On March 16, President Obama updated the National Defense Resources Preparedness executive order, per the powers vested in the presidency by the Defense Production Act of 1950.
Fox Nation subsequently fearmongered over the executive order, linking to a New American post on March 19 that claimed Obama could use it to "ascend to a level of supervision witnessed in all the former republics of history just before their devolution into mobocracy and mayhem":
Perhaps the President is taking the first few steps necessary to cloak himself in the powers required to "legally" (albeit unconstitutionally) step outside the boundaries of his constitutional authority and ascend to a level of supervision witnessed in all the former republics of history just before their devolution into mobocracy and mayhem.
Parroting the New American post, Fox Nation's headline declared, "Obama's Executive Order Authorizes Peacetime Martial Law":
Responding to a question about the executive order during a March 19 press briefing, White House press secretary Jay Carney explained that it was a "fairly standard and routine piece of business." But you don't need to take Carney's word for it. Even some right-wing media outlets were quick to throw cold water on this latest Obama conspiracy theory.

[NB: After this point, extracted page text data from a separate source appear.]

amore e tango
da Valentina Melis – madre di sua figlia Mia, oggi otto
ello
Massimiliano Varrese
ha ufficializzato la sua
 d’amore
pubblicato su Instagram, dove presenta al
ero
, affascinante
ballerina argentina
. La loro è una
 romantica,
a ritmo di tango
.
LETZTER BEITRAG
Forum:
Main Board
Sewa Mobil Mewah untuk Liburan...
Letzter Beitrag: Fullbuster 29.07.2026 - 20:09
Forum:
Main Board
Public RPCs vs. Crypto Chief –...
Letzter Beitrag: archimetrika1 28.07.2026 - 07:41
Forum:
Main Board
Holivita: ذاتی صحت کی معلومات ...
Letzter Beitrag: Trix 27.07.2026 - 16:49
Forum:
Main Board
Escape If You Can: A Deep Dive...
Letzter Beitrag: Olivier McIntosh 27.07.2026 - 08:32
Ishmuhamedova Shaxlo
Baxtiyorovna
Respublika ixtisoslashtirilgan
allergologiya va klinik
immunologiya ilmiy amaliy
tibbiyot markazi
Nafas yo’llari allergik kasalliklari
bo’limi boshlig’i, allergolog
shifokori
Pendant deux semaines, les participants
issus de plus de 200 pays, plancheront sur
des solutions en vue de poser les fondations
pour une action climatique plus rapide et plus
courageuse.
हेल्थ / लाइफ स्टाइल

In a March 18 Hot Air post, conservative blogger Ed Morrissey wrote that "this is really nothing to worry about at all," explaining that the new order is an update to a previously existing executive order:
[T]his is almost identical to EO 12919 from 18 years earlier...Why the update? If one takes a look at EO 12919, the big change is in the Cabinet itself. In 1994, we didn't have a Department of Homeland Security, for instance, and some of these functions would naturally fall to DHS. In EO 12919, the FEMA director had those responsibilities, and the biggest change between the two is the removal of several references to FEMA (ten in all). Otherwise, there aren't a lot of changes between the two EOs, which looks mainly like boilerplate.
In fact, that's almost entirely what it is. The original EO dealing with national defense resources preparedness was issued in 1939 (EO 8248) according to the National Archives. It has been superseded a number of times, starting in 1951 by nearly every President through Bill Clinton, and amended twice by George W. Bush.

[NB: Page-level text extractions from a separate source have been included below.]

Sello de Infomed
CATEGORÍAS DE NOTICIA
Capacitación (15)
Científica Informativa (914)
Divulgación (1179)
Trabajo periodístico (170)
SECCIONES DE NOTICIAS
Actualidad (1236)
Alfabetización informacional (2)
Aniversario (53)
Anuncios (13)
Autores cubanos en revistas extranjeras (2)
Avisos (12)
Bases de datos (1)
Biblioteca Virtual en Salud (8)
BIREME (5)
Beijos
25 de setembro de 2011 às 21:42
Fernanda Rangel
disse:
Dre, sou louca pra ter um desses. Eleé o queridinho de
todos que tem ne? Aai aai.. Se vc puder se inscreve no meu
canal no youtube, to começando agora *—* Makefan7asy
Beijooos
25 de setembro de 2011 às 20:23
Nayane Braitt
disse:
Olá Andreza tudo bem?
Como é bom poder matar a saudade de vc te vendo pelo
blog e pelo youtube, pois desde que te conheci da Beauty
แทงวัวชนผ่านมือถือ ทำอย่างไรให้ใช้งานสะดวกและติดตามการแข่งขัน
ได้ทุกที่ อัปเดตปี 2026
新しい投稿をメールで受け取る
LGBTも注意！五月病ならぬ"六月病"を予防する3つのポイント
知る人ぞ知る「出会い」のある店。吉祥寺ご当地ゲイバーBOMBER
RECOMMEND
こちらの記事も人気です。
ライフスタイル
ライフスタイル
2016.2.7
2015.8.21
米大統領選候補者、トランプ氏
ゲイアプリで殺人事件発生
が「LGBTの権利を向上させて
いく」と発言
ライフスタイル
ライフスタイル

Barack Obama may be arrogant, and the timing of this release might have looked a little strange, but this is really nothing to worry about at all. [emphasis added]
And in a March 18 post titled, "Obama executive order nothing to storm the castle over," Daily Caller executive editor David Martosko wrote that "[i]t's time to crumple up those tinfoil hats":
On Friday President Obama signed an executive order titled "National Defense Resources Preparedness," and by Saturday the conservative Twitterverse had erupted into righteous indignation, organized under the hashtag #ExecOrder. But the 140-character expressions of outrage and the anti-Obama tea party angst masked the fact that very little in the presidential proclamation is new.
Most of it combines existing executive orders from Presidents Ronald Reagan and Bill Clinton. Those earlier orders refined similar statements from Presidents Harry Truman and Richard Nixon.
So everyone just chill, okay? It's time to crumple up those tinfoil hats. At least for a week or so.